▶ [Directions]: Your output should be the lines of the data that follow, reproduced exactly from the first through the line bearing "and tire changes. Prices".
START The data
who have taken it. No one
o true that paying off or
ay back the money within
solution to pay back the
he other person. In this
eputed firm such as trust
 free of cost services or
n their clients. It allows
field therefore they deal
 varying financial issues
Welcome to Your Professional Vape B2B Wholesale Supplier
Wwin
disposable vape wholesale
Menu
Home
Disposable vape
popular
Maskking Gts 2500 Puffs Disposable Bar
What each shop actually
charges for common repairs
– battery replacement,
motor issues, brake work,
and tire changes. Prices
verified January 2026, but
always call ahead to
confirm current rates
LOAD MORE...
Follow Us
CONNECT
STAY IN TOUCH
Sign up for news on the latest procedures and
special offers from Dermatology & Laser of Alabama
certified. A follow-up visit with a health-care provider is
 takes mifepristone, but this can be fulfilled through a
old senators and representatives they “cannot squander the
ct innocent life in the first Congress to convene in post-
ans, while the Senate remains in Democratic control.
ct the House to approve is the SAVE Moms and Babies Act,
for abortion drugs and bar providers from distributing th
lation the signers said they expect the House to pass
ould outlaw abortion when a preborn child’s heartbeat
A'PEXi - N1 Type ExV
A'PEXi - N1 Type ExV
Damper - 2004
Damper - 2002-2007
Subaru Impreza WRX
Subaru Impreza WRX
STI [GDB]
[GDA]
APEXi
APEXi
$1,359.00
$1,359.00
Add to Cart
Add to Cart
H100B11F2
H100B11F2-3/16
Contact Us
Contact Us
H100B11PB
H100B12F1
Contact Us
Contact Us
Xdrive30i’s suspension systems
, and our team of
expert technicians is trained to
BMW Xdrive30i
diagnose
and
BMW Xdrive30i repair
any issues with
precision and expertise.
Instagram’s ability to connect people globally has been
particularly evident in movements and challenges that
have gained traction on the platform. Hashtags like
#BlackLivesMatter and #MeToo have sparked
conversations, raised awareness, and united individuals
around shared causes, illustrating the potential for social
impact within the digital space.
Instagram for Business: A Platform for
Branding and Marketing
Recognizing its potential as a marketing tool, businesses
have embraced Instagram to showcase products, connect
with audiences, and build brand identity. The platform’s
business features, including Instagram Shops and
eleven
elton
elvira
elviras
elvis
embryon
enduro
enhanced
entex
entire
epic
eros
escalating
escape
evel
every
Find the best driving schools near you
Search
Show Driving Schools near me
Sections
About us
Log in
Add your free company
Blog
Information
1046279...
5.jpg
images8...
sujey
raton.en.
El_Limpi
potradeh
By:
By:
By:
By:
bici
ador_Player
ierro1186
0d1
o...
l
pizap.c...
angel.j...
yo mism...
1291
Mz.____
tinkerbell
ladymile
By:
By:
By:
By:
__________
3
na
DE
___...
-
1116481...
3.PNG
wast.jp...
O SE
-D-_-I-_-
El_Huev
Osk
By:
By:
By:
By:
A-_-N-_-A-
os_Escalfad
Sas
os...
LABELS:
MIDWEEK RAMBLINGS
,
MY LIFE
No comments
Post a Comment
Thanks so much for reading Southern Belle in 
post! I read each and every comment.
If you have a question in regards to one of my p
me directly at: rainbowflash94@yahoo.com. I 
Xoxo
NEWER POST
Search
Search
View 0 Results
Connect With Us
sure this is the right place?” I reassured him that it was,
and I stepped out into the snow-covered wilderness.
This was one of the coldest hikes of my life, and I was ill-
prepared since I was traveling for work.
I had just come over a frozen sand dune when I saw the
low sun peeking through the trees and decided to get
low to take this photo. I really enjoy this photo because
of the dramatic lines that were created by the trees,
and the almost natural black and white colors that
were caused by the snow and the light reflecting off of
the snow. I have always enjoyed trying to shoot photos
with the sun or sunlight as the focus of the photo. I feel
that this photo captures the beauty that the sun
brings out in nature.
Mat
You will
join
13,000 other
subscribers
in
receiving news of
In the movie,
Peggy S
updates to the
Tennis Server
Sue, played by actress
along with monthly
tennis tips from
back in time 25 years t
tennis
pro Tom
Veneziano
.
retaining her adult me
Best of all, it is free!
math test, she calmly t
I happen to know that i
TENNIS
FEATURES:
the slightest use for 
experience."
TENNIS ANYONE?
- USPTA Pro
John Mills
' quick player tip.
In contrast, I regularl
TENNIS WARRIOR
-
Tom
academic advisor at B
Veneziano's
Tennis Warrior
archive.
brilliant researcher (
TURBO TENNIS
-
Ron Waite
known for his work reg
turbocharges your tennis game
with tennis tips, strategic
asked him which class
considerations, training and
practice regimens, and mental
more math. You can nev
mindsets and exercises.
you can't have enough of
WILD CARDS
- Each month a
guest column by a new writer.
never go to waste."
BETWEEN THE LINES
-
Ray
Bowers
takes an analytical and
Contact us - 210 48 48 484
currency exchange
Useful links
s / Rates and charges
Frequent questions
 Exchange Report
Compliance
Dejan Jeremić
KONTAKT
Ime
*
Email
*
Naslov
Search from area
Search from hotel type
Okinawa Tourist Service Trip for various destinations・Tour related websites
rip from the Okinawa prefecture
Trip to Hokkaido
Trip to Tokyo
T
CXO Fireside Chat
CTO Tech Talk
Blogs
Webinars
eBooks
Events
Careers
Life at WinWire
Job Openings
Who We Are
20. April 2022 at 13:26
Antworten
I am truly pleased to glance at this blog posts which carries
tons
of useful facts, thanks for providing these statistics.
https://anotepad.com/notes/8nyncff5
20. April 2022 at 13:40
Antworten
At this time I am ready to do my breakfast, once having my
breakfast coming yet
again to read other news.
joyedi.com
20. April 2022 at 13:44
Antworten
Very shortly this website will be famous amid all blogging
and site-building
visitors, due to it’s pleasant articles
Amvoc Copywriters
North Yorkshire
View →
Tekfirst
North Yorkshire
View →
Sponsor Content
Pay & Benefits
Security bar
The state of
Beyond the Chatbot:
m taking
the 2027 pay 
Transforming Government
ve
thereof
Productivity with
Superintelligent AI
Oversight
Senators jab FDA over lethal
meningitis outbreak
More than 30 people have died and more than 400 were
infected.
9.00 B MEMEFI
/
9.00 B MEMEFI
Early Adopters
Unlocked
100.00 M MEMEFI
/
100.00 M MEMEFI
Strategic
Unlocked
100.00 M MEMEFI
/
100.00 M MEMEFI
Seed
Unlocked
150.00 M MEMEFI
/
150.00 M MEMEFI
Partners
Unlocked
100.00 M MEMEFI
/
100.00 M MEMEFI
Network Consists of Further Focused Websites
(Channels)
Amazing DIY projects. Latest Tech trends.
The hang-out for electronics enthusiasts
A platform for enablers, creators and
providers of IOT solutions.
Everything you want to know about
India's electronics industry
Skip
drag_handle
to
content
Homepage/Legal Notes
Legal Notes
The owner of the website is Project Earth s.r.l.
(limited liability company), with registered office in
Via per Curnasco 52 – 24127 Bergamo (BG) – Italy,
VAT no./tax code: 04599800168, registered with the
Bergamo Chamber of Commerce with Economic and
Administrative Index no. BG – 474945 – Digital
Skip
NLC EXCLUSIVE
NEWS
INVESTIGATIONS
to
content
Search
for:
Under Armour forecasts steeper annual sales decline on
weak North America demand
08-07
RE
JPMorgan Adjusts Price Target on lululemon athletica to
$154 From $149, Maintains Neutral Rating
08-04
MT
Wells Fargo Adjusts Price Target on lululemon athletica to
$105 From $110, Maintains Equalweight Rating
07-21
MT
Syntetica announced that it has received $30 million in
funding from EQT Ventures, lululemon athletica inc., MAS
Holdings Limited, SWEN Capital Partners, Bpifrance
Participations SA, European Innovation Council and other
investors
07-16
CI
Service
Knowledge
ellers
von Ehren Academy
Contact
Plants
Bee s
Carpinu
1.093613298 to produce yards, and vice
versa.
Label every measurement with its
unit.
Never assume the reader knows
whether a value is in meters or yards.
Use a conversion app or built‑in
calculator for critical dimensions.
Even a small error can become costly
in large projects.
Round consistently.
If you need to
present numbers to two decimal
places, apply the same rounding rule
END The data
▶ [Output for this exercise]:
who have taken it. No one
o true that paying off or
ay back the money within
solution to pay back the
he other person. In this
eputed firm such as trust
 free of cost services or
n their clients. It allows
field therefore they deal
 varying financial issues
Welcome to Your Professional Vape B2B Wholesale Supplier
Wwin
disposable vape wholesale
Menu
Home
Disposable vape
popular
Maskking Gts 2500 Puffs Disposable Bar
What each shop actually
charges for common repairs
– battery replacement,
motor issues, brake work,
and tire changes. Prices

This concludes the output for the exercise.